Pacific Northwest aviation businesses and airports are flying together to promote aviation biofuel development in the region.
The “strategic initiative” includes Alaska Airlines, The Boeing Company, Portland International Airport, Seattle-Tacoma International Airport, Spokane International Airport and the Washington State University. Their endeavor, called the “Sustainable Aviation Fuel Northwest” project, is the first regional assessment of its kind in the U.S., according to a joint announcement from the group this week.
The assessment will examine all phases of developing a sustainable biofuel industry, including biomass production and harvest, refining, transport infrastructure and actual use by airlines. It will include an analysis of potential biomass sources that are indigenous to the Pacific Northwest, including algae, agriculturally based oilseeds such as camelina, wood byproducts and others. The project is jointly funded by the participating parties and is expected to be completed in about six months.
“By transitioning to a more fuel-efficient fleet and adopting technology to follow more direct flight paths, Alaska Airlines has made significant strides in minimizing the environmental impact of our flying in the communities we serve,” said Alaska Air Group Chairman and CEO Bill Ayer in the joint release. “Through this initiative, we are joining other key stakeholders in our region to explore the development of alternatives to jet fuel that could further reduce our carbon footprint.”
Boeing Commercial Airplanes CEO Jim Albaugh added, “Developing a sustainable aviation fuel supply now is a top priority both to ensure continued economic growth and prosperity at regional levels and to support the broader aim of achieving carbon-neutral growth across the industry by 2020.”

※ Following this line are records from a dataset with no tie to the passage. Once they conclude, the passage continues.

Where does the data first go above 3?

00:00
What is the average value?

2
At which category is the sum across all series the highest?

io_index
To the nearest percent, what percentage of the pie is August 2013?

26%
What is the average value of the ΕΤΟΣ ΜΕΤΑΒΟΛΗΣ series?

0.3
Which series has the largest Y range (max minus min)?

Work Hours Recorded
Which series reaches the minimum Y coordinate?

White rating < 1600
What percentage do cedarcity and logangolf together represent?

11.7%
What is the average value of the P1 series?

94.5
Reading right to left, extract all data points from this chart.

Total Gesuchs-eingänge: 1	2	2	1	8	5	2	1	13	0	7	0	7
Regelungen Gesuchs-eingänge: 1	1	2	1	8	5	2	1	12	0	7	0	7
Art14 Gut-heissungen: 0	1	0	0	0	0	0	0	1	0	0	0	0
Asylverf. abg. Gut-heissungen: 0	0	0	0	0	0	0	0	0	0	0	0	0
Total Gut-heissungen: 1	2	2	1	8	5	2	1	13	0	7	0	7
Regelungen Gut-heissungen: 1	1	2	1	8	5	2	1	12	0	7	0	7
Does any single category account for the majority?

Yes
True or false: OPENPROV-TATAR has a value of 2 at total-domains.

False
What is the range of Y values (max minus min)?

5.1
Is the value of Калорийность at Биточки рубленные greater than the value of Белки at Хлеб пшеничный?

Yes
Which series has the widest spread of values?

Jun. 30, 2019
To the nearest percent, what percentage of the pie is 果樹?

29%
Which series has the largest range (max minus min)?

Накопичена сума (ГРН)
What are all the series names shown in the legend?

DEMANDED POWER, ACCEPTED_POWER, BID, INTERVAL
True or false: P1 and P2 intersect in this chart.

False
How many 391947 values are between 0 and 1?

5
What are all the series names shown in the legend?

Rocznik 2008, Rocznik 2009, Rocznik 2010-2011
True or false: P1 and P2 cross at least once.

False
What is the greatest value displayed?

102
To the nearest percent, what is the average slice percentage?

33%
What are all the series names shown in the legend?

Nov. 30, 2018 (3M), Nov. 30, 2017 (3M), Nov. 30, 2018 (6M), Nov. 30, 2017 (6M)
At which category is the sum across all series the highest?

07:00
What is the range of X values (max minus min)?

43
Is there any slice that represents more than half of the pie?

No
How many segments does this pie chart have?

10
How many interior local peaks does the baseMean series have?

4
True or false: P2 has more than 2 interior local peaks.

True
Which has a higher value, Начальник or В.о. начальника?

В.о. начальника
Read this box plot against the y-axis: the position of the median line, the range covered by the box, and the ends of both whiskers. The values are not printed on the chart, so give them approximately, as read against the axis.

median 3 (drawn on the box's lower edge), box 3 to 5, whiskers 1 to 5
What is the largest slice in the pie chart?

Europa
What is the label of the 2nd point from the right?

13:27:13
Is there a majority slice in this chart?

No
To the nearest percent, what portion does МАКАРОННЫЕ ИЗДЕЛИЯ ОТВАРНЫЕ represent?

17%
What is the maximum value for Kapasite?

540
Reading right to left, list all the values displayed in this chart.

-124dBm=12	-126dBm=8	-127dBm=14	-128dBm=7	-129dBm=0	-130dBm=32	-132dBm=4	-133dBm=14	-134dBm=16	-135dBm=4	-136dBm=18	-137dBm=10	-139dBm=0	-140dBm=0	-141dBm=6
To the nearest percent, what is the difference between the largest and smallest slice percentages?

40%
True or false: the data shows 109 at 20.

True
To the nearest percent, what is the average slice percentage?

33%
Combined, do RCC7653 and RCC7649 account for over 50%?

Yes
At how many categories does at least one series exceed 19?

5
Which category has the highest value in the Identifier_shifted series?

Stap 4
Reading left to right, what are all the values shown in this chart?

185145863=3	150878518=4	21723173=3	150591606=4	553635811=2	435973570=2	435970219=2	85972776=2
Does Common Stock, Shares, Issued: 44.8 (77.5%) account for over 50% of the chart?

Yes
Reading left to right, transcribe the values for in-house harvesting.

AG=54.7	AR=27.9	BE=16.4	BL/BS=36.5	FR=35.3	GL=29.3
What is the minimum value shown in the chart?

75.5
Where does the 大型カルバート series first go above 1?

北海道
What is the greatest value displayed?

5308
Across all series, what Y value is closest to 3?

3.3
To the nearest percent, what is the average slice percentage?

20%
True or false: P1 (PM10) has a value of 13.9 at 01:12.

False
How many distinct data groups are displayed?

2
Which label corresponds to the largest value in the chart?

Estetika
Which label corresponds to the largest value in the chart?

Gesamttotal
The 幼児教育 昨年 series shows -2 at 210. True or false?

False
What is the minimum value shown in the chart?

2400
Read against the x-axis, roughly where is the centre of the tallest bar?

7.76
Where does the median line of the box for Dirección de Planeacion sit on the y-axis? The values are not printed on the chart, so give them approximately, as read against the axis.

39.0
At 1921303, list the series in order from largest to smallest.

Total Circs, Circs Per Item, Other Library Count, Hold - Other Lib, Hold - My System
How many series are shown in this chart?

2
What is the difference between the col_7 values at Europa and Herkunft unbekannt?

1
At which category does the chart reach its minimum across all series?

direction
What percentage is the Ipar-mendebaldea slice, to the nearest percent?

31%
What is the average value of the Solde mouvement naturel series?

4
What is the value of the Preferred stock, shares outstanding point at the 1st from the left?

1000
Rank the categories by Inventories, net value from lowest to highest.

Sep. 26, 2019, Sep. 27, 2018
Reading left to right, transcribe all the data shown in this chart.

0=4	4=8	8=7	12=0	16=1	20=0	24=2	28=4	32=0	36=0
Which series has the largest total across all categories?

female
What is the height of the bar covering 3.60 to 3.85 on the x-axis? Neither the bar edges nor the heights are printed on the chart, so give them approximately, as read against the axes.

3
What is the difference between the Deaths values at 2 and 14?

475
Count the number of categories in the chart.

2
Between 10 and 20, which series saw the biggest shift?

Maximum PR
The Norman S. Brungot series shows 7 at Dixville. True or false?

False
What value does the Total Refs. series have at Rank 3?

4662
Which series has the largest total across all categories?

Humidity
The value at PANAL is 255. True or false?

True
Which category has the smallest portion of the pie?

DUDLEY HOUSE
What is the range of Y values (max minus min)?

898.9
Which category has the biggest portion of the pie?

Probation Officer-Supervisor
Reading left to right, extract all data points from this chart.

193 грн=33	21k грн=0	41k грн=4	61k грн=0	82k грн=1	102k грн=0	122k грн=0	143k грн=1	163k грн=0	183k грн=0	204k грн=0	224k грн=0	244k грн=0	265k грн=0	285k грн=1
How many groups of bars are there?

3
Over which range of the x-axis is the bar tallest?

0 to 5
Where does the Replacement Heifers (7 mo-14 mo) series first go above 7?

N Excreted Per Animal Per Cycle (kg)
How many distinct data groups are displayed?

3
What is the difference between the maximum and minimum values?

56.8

The assessment process will be managed by Climate Solutions, an Olympia, WA, environmental nonprofit organization, which will align the effort to sustainability criteria developed by the Roundtable on Sustainable Biofuels. The project’s objective is to identify potential pathways and necessary actions to make aviation biofuel commercially available to airline operators serving the region.
Because biomass sources absorb carbon dioxide while growing and can have higher energy content than fossil-based fuel, their increased efficiency and use as aviation biofuel could potentially save millions of tons of aviation greenhouse gas emissions.
Air travel currently generates approximately 2 percent of man-made carbon emissions, and the industry has set goals to lower its carbon footprint, including the use of aviation biofuel when it becomes available.
Camelina is a second generation biofuel crop that has already undergone extensive testing as a jet fuel alternative. Boeing said last year that it is one of the most promising sources of renewable jet biofuel.
This feels like what it will take to get sustainable alternative fuel off the ground in a major way: Regional interests from producer to manufacturer to infrastructure owners to users banding together to make it happen, sooner rather than later, setting the example.